▸ INPUT:
-- START --
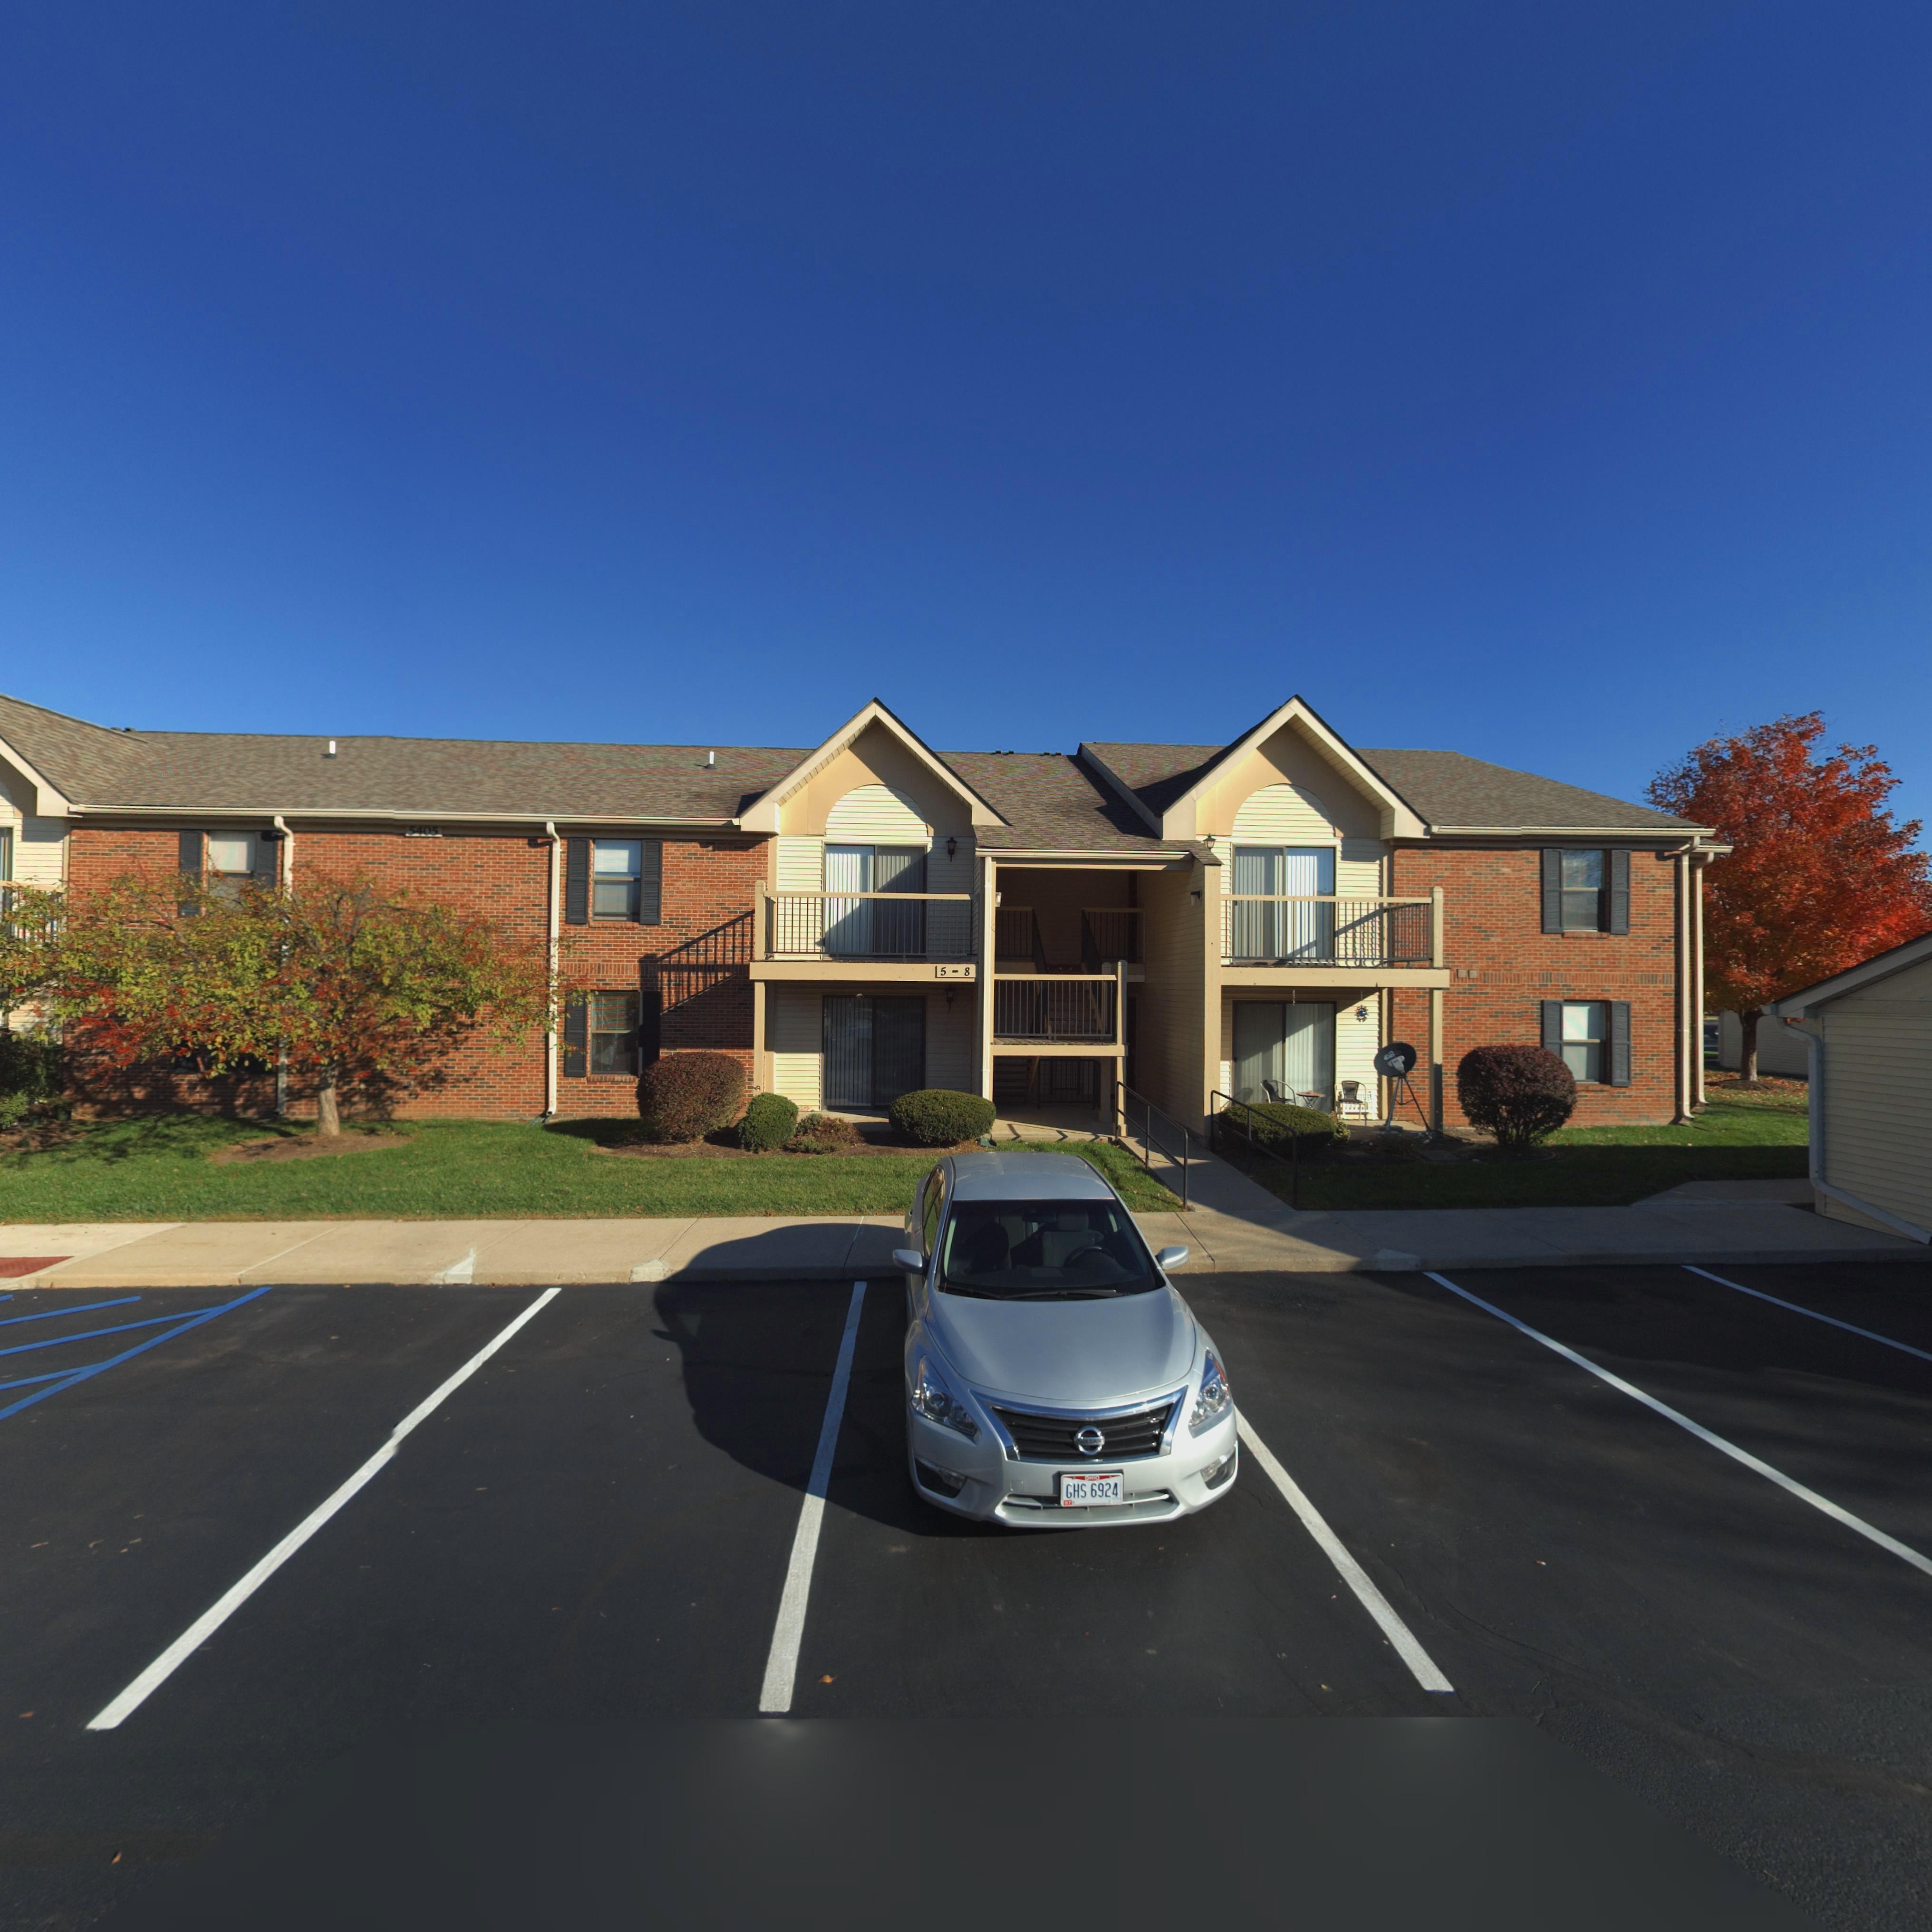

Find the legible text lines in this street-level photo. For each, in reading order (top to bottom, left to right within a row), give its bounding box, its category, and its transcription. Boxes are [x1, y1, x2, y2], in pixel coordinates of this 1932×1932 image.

[940, 966, 970, 976] StreetNumber: 5-8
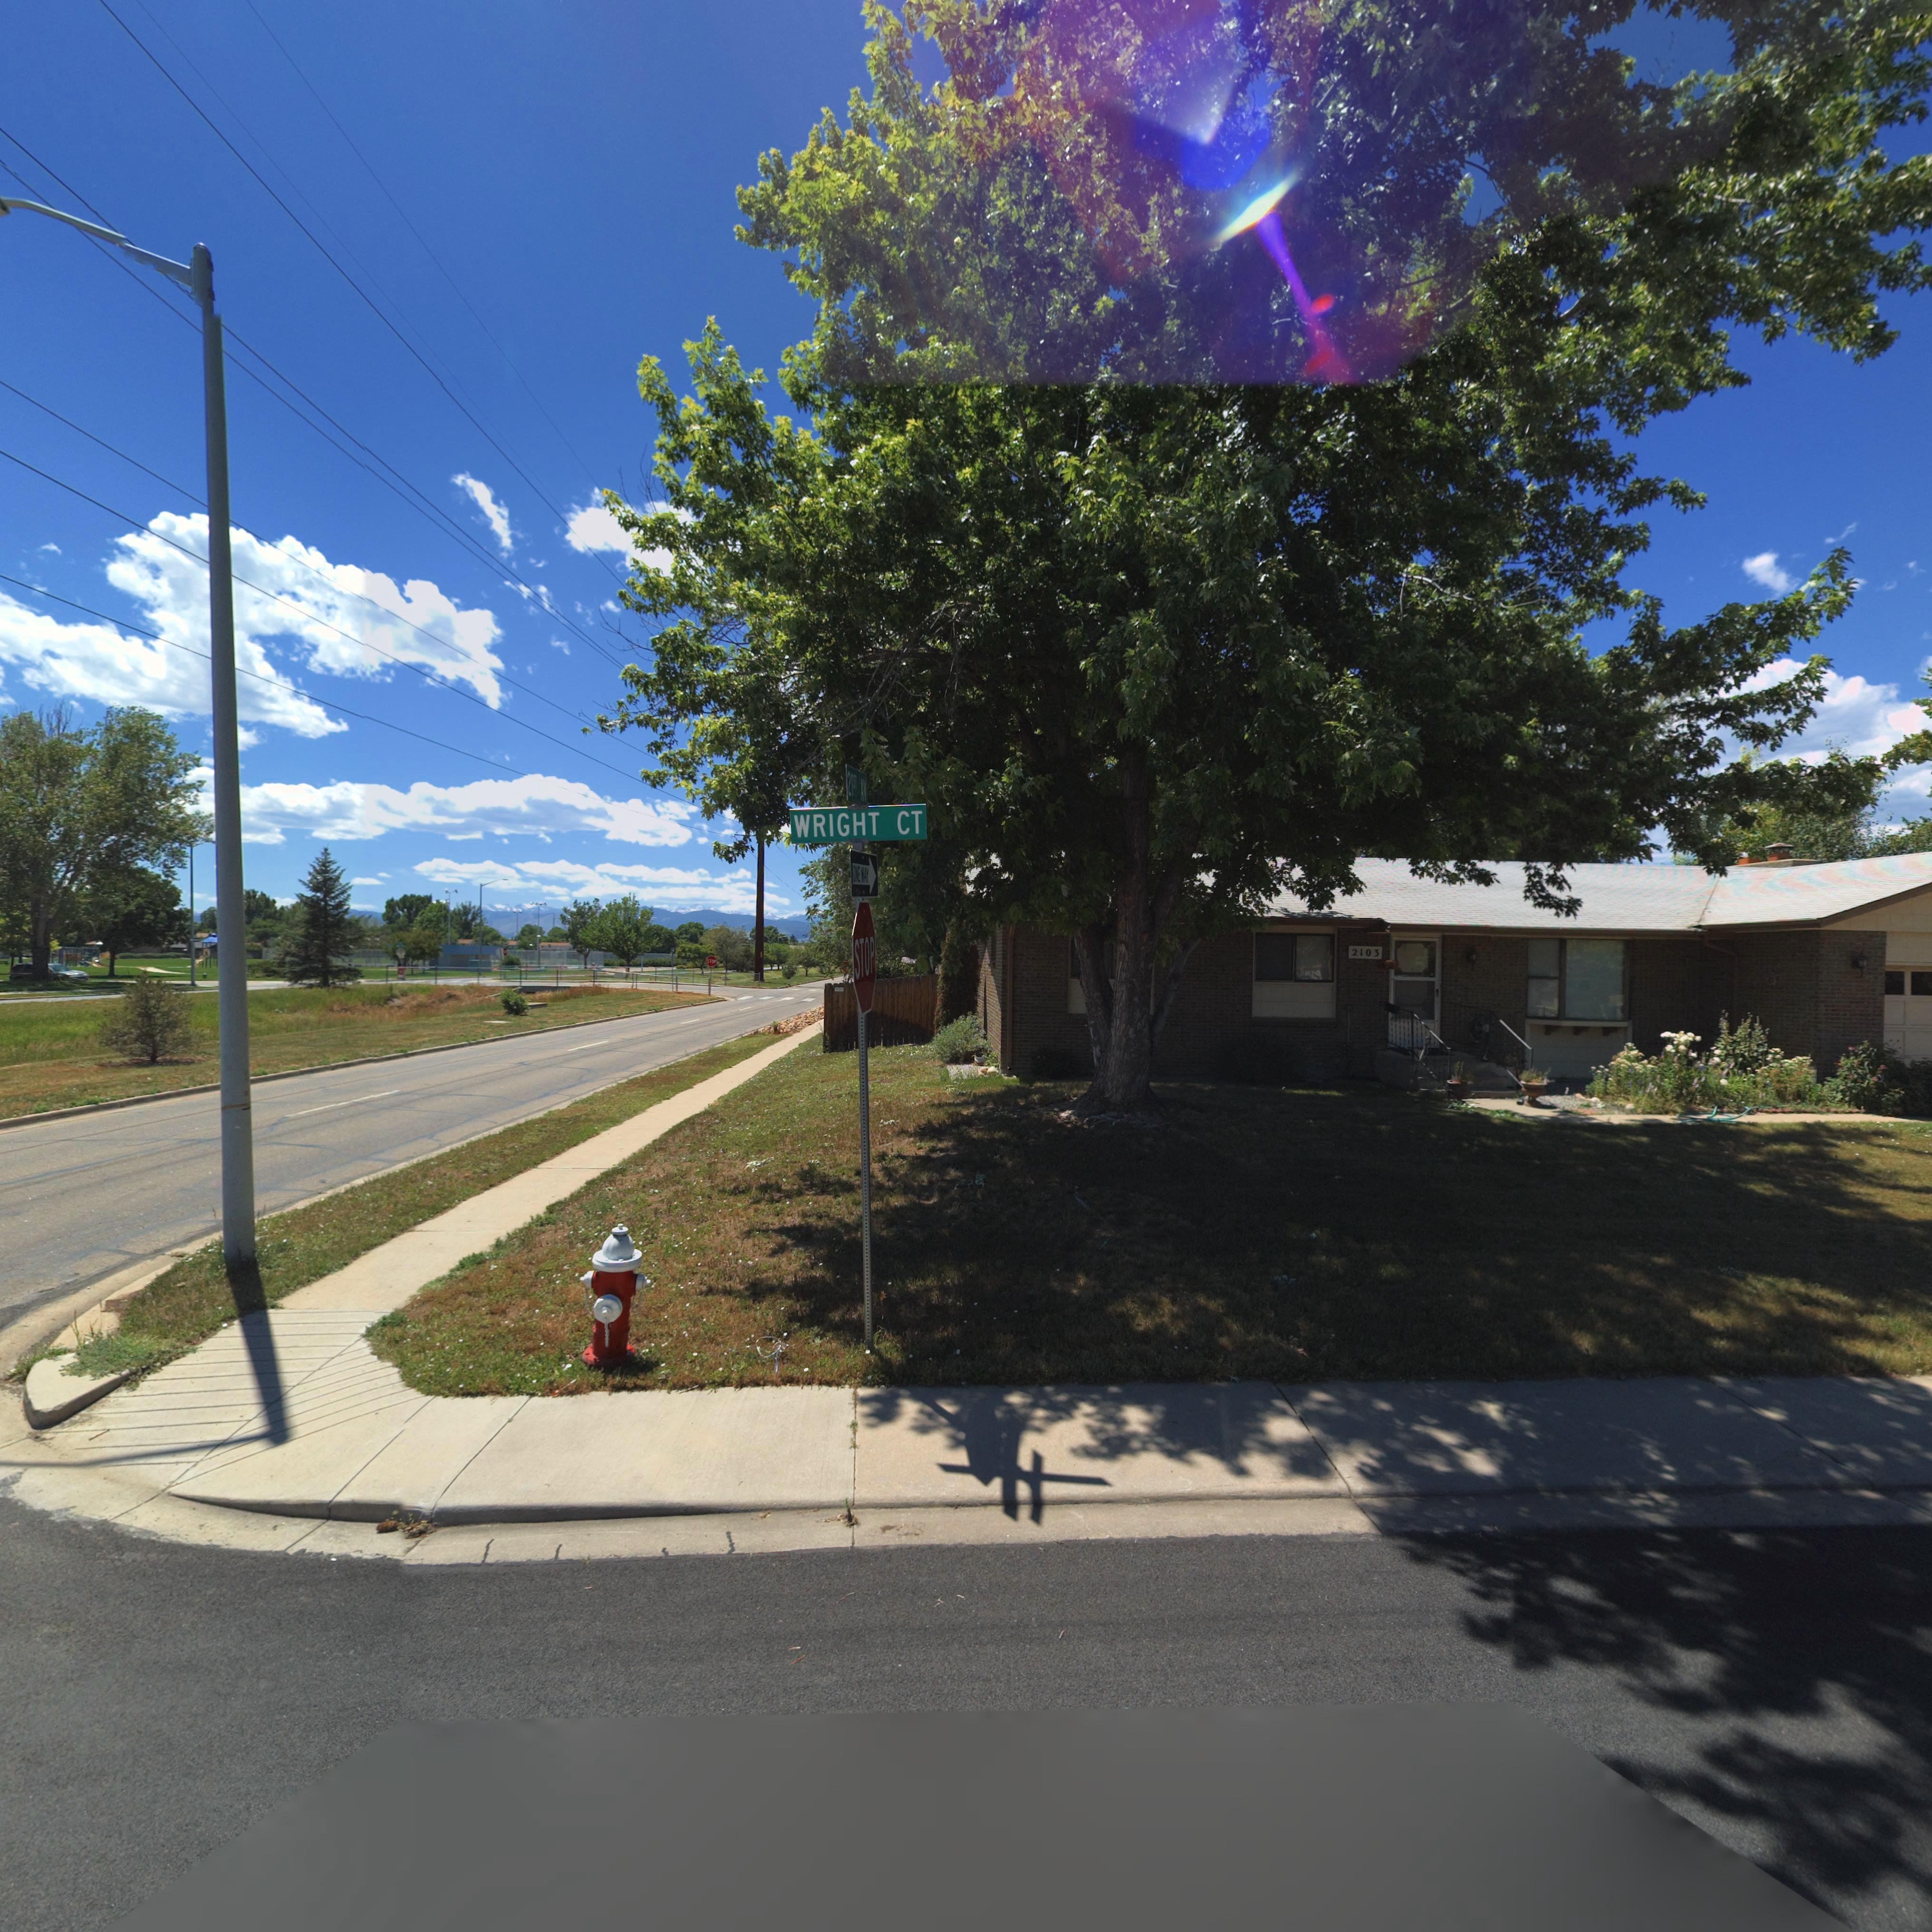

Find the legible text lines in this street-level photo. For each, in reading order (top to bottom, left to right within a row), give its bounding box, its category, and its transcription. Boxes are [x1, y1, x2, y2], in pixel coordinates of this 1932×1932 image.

[847, 771, 866, 802] StreetName: 21ST AV
[792, 810, 924, 839] StreetName: WRIGHT CT
[1351, 948, 1379, 957] StreetNumber: 2103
-- END --
▸ WRITTEN EXERCISE: Return every line of the data above unchanged, omitting the pictures.

▸ WORKED SOLUTION:
Find the legible text lines in this street-level photo. For each, in reading order (top to bottom, left to right within a row), give its bounding box, its category, and its transcription. Boxes are [x1, y1, x2, y2], in pixel coordinates of this 1932×1932 image.

[940, 966, 970, 976] StreetNumber: 5-8

Find the legible text lines in this street-level photo. For each, in reading order (top to bottom, left to right within a row), give its bounding box, its category, and its transcription. Boxes are [x1, y1, x2, y2], in pixel coordinates of this 1932×1932 image.

[847, 771, 866, 802] StreetName: 21ST AV
[792, 810, 924, 839] StreetName: WRIGHT CT
[1351, 948, 1379, 957] StreetNumber: 2103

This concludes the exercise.